• **WHAT IS NEEDED**: Which lines come from the start of the records through the line that holds "to 16-03-2025 |"? Write them out word for word.

(Stored entries)
★ ★ ★ ★
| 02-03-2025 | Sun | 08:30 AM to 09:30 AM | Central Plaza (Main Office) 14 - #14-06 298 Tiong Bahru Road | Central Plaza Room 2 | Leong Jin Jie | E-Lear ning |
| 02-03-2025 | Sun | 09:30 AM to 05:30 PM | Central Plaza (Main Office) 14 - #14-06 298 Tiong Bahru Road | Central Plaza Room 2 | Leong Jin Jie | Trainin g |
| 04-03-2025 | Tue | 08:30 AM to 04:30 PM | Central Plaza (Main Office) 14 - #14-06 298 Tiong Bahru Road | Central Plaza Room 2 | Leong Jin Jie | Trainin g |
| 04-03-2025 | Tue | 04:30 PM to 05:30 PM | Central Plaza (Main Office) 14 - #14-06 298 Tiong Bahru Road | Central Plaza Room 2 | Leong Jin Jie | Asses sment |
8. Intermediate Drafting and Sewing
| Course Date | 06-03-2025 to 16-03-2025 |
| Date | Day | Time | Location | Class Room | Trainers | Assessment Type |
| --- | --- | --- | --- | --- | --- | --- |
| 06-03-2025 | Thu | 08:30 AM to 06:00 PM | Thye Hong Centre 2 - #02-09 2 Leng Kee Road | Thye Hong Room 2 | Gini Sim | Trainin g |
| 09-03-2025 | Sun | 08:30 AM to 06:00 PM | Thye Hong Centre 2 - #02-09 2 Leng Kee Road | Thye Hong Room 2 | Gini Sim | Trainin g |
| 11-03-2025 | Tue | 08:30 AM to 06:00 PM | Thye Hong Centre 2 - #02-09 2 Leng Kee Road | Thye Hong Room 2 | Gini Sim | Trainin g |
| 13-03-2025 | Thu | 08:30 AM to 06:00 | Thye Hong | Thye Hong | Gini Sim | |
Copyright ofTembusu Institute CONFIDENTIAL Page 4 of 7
★ ★ ★ ★
• **RESPONSE AREA**:
| 02-03-2025 | Sun | 08:30 AM to 09:30 AM | Central Plaza (Main Office) 14 - #14-06 298 Tiong Bahru Road | Central Plaza Room 2 | Leong Jin Jie | E-Lear ning |
| 02-03-2025 | Sun | 09:30 AM to 05:30 PM | Central Plaza (Main Office) 14 - #14-06 298 Tiong Bahru Road | Central Plaza Room 2 | Leong Jin Jie | Trainin g |
| 04-03-2025 | Tue | 08:30 AM to 04:30 PM | Central Plaza (Main Office) 14 - #14-06 298 Tiong Bahru Road | Central Plaza Room 2 | Leong Jin Jie | Trainin g |
| 04-03-2025 | Tue | 04:30 PM to 05:30 PM | Central Plaza (Main Office) 14 - #14-06 298 Tiong Bahru Road | Central Plaza Room 2 | Leong Jin Jie | Asses sment |
8. Intermediate Drafting and Sewing
| Course Date | 06-03-2025 to 16-03-2025 |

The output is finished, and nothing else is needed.